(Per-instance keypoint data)

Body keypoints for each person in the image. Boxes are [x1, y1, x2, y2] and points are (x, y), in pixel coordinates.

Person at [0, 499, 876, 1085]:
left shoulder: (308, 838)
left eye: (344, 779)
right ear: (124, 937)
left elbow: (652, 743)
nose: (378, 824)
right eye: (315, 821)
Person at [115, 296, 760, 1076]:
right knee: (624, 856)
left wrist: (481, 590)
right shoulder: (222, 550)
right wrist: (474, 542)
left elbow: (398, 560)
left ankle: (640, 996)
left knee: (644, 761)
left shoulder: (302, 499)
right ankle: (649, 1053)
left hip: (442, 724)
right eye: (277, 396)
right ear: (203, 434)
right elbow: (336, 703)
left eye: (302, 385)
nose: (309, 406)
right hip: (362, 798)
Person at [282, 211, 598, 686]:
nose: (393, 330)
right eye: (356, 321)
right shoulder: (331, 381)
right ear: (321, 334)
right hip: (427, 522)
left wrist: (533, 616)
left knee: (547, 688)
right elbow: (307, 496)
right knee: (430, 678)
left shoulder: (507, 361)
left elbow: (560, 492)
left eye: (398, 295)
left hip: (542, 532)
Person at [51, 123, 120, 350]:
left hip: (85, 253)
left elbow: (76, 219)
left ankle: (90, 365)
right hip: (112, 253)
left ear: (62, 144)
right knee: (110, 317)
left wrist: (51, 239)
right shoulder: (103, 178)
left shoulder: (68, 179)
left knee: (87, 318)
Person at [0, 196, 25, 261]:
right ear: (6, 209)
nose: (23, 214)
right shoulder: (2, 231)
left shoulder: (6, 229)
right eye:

WORK INSTRUCTIONS: Word for word, repeat every entry listed above.

TASK RESULT:
Body keypoints for each person in the image. Boxes are [x1, y1, x2, y2] and points are (x, y), in pixel coordinates.

Person at [0, 499, 876, 1085]:
left shoulder: (308, 838)
left eye: (344, 779)
right ear: (124, 937)
left elbow: (652, 743)
nose: (378, 824)
right eye: (315, 821)
Person at [115, 296, 760, 1076]:
right knee: (624, 856)
left wrist: (481, 590)
right shoulder: (222, 550)
right wrist: (474, 542)
left elbow: (398, 560)
left ankle: (640, 996)
left knee: (644, 761)
left shoulder: (302, 499)
right ankle: (649, 1053)
left hip: (442, 724)
right eye: (277, 396)
right ear: (203, 434)
right elbow: (336, 703)
left eye: (302, 385)
nose: (309, 406)
right hip: (362, 798)
Person at [282, 211, 598, 686]:
nose: (393, 330)
right eye: (356, 321)
right shoulder: (331, 381)
right ear: (321, 334)
right hip: (427, 522)
left wrist: (533, 616)
left knee: (547, 688)
right elbow: (307, 496)
right knee: (430, 678)
left shoulder: (507, 361)
left elbow: (560, 492)
left eye: (398, 295)
left hip: (542, 532)
Person at [51, 123, 120, 350]:
left hip: (85, 253)
left elbow: (76, 219)
left ankle: (90, 365)
right hip: (112, 253)
left ear: (62, 144)
right knee: (110, 317)
left wrist: (51, 239)
right shoulder: (103, 178)
left shoulder: (68, 179)
left knee: (87, 318)
Person at [0, 196, 25, 261]:
right ear: (6, 209)
nose: (23, 214)
right shoulder: (2, 231)
left shoulder: (6, 229)
right eye:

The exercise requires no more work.